Instructions to follow:
The entries below hold a line with "25.4 | 8.6 | |" and a line with "26.8 | 7.9 | |". Return those lines and all that lie between them, exactly and only.

Material to process:

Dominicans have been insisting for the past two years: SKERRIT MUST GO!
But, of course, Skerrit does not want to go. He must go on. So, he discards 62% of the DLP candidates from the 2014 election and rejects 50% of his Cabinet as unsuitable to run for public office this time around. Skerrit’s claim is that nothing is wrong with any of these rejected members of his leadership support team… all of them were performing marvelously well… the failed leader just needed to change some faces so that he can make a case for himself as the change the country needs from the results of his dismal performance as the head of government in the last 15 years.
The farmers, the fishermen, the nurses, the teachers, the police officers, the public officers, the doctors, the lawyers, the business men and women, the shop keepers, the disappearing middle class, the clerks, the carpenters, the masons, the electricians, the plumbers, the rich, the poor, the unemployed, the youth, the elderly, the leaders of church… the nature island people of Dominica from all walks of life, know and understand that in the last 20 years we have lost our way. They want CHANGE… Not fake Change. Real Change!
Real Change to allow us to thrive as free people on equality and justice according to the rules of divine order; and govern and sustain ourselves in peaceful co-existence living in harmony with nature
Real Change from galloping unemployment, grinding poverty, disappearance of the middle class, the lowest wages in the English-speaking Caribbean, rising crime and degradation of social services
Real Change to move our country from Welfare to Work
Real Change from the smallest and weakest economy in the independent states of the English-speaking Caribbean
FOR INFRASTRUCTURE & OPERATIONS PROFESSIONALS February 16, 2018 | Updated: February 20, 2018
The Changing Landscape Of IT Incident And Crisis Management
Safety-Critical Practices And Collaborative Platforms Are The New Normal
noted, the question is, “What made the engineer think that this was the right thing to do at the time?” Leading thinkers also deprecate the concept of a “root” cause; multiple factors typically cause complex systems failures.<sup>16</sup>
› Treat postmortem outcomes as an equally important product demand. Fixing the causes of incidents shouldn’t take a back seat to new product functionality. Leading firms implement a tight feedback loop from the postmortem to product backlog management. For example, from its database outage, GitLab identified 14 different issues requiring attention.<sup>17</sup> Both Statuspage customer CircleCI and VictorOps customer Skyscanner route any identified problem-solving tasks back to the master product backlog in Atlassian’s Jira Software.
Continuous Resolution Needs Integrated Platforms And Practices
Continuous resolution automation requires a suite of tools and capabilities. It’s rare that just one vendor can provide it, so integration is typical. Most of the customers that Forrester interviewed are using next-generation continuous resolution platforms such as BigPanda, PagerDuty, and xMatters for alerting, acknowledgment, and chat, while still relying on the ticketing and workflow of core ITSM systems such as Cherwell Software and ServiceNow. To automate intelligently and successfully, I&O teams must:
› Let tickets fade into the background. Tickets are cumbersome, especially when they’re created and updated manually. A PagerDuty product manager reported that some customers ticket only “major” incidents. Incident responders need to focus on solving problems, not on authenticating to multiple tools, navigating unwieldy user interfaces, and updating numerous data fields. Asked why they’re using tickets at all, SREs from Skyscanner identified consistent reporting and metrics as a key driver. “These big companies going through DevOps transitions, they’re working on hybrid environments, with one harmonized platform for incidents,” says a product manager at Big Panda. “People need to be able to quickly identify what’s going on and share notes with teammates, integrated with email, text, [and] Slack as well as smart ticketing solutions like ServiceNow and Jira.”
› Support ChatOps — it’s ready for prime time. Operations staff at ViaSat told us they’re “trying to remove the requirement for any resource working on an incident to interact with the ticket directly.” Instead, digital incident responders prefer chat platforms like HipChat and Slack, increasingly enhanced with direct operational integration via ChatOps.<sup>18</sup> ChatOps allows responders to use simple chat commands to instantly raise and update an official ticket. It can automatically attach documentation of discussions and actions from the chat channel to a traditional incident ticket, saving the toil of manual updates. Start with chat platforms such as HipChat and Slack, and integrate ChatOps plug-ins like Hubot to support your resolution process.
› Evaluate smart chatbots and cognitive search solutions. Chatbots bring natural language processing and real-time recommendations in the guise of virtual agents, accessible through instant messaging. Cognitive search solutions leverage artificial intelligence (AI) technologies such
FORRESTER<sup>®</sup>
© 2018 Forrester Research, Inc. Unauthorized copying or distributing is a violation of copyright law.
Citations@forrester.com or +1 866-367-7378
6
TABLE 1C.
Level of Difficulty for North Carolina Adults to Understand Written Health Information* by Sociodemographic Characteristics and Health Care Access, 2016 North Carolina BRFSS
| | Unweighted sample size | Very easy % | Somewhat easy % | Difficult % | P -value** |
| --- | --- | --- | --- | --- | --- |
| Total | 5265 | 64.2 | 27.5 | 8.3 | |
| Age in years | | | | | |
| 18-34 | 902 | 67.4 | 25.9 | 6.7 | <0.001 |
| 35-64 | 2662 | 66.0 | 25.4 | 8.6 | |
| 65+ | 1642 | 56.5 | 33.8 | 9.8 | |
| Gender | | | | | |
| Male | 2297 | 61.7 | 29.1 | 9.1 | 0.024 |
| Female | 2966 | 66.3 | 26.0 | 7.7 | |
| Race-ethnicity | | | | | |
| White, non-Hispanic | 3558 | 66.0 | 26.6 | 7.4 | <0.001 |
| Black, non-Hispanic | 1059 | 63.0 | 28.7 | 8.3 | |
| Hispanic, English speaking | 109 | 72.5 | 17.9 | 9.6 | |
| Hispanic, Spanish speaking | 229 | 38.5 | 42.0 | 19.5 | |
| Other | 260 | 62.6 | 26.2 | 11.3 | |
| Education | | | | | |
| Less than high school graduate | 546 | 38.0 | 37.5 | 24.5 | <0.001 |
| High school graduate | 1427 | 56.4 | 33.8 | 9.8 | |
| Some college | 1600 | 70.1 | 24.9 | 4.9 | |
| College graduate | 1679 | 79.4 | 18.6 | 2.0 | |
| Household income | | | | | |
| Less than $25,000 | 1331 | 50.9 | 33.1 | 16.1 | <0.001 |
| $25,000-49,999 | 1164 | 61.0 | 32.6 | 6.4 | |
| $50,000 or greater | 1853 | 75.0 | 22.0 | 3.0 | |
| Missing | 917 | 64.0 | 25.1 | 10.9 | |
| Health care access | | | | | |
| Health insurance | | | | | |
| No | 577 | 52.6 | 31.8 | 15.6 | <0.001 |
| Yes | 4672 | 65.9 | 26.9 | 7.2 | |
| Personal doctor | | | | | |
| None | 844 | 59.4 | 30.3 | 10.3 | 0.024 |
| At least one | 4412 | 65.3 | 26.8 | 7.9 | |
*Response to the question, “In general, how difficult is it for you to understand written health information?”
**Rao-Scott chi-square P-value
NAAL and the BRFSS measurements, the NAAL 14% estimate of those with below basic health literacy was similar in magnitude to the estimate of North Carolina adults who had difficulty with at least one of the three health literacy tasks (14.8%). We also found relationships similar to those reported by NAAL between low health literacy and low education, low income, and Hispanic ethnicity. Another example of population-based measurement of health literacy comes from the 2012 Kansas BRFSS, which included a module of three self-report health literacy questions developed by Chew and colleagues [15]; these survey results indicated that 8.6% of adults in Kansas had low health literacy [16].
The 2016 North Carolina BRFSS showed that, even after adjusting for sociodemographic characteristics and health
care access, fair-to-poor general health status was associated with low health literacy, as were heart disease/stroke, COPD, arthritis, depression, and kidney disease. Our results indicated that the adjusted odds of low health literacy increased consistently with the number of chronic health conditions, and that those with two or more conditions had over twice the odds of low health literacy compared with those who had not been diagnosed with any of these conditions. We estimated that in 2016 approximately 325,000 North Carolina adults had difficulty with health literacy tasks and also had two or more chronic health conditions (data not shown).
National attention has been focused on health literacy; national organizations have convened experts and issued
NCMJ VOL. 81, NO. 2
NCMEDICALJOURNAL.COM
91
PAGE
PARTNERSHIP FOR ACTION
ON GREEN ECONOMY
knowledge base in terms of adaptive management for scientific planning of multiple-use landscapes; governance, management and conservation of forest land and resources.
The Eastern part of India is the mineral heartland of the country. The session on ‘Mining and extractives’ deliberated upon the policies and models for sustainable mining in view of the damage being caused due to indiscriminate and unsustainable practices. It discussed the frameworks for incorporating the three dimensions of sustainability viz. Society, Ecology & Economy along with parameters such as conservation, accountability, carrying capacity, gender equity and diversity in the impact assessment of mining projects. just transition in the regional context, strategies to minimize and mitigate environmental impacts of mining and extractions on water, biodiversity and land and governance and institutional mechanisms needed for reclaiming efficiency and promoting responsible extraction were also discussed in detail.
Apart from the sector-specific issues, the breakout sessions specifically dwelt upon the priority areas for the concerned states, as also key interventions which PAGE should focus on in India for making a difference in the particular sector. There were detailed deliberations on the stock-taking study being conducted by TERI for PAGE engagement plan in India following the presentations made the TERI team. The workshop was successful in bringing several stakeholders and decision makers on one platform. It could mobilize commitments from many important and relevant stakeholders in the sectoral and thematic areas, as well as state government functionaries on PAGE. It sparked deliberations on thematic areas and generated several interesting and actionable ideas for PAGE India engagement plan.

Answer to this exercise:
| 35-64 | 2662 | 66.0 | 25.4 | 8.6 | |
| 65+ | 1642 | 56.5 | 33.8 | 9.8 | |
| Gender | | | | | |
| Male | 2297 | 61.7 | 29.1 | 9.1 | 0.024 |
| Female | 2966 | 66.3 | 26.0 | 7.7 | |
| Race-ethnicity | | | | | |
| White, non-Hispanic | 3558 | 66.0 | 26.6 | 7.4 | <0.001 |
| Black, non-Hispanic | 1059 | 63.0 | 28.7 | 8.3 | |
| Hispanic, English speaking | 109 | 72.5 | 17.9 | 9.6 | |
| Hispanic, Spanish speaking | 229 | 38.5 | 42.0 | 19.5 | |
| Other | 260 | 62.6 | 26.2 | 11.3 | |
| Education | | | | | |
| Less than high school graduate | 546 | 38.0 | 37.5 | 24.5 | <0.001 |
| High school graduate | 1427 | 56.4 | 33.8 | 9.8 | |
| Some college | 1600 | 70.1 | 24.9 | 4.9 | |
| College graduate | 1679 | 79.4 | 18.6 | 2.0 | |
| Household income | | | | | |
| Less than $25,000 | 1331 | 50.9 | 33.1 | 16.1 | <0.001 |
| $25,000-49,999 | 1164 | 61.0 | 32.6 | 6.4 | |
| $50,000 or greater | 1853 | 75.0 | 22.0 | 3.0 | |
| Missing | 917 | 64.0 | 25.1 | 10.9 | |
| Health care access | | | | | |
| Health insurance | | | | | |
| No | 577 | 52.6 | 31.8 | 15.6 | <0.001 |
| Yes | 4672 | 65.9 | 26.9 | 7.2 | |
| Personal doctor | | | | | |
| None | 844 | 59.4 | 30.3 | 10.3 | 0.024 |
| At least one | 4412 | 65.3 | 26.8 | 7.9 | |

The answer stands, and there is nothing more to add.